▸ **What is required**
Search the entries for the word "제이제이는" and return every line where it is found.
=== Records for the task ===
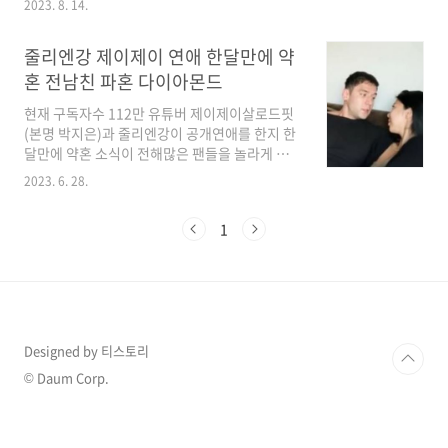
2023. 8. 14.
사연과 서로에 대한 애정을 방송을 통해서 확인
할 수 있다고 합니다. 1. 유튜버 제이제이 줄리엔
줄리엔강 제이제이 연애 한달만에 약
강 박태환과 함께 신랑수업 출연 방송인 줄리엔
강과 유튜버 제이제이가 약혼 발표 이후 처음으
혼 전남친 파혼 다이아몬드
로 방송에 함께 나와 화제를 모았습니다. 오는 8
현재 구독자수 112만 유튜버 제이제이살로드핏
월 16일 밤 9시 10분, 채널A의 '요즘 남자 라이
(본명 박지은)과 줄리엔강이 공개연애를 한지 한
프-신랑수업' 77회에서는 최근 약혼한 줄리엔강-
달만에 약혼 소식이 전해많은 팬들을 놀라게 하
제이제이(박지은) 커플을 만나 '애정수업'을 받는
고 있습니다. 줄리엔강과 제이제이는 인스타그램
박태환의 모습이 공개될 예정입니다. 예고된 이
2023. 6. 28.
과 유튜브를 통해 이 같은 사실을 공개해 팬들의
날 영상에는 줄리엔강이 깜짝 등장하여 "안녕하
축하를 받고 있다고 합니다. 줄리엔강 ♥ 제이제
세요. '4학년 1반' 줄리엔강입니다"라며 자기소
1
이 약혼 줄리엔강과 제이제이는 열애를 시작한
개를 ..
지 단 한 달만에 약혼을 하게 되었습니다. 줄리엔
강은 인스타그램을 통해 약혼 반지를 끼고 제이
제이와 다정한 모습을 담은 사진을 공개했습니
다. 이 사진은 팬들에게 큰 충격을 주었으며, 줄리
엔강은 "그녀가 하나뿐이라는 사실을 알면서 왜
Designed by 티스토리
시간을 낭비하는가? #약혼"이라는 글과 함께 사
진을 게시했습니다. 제이제이 역시 이날 자신의
© Daum Corp.
유튜브 채널 'TMI JeeEun'을 통해 약혼 소식을
전달했습니..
===
▸ **Task result**
고 있습니다. 줄리엔강과 제이제이는 인스타그램
이 약혼 줄리엔강과 제이제이는 열애를 시작한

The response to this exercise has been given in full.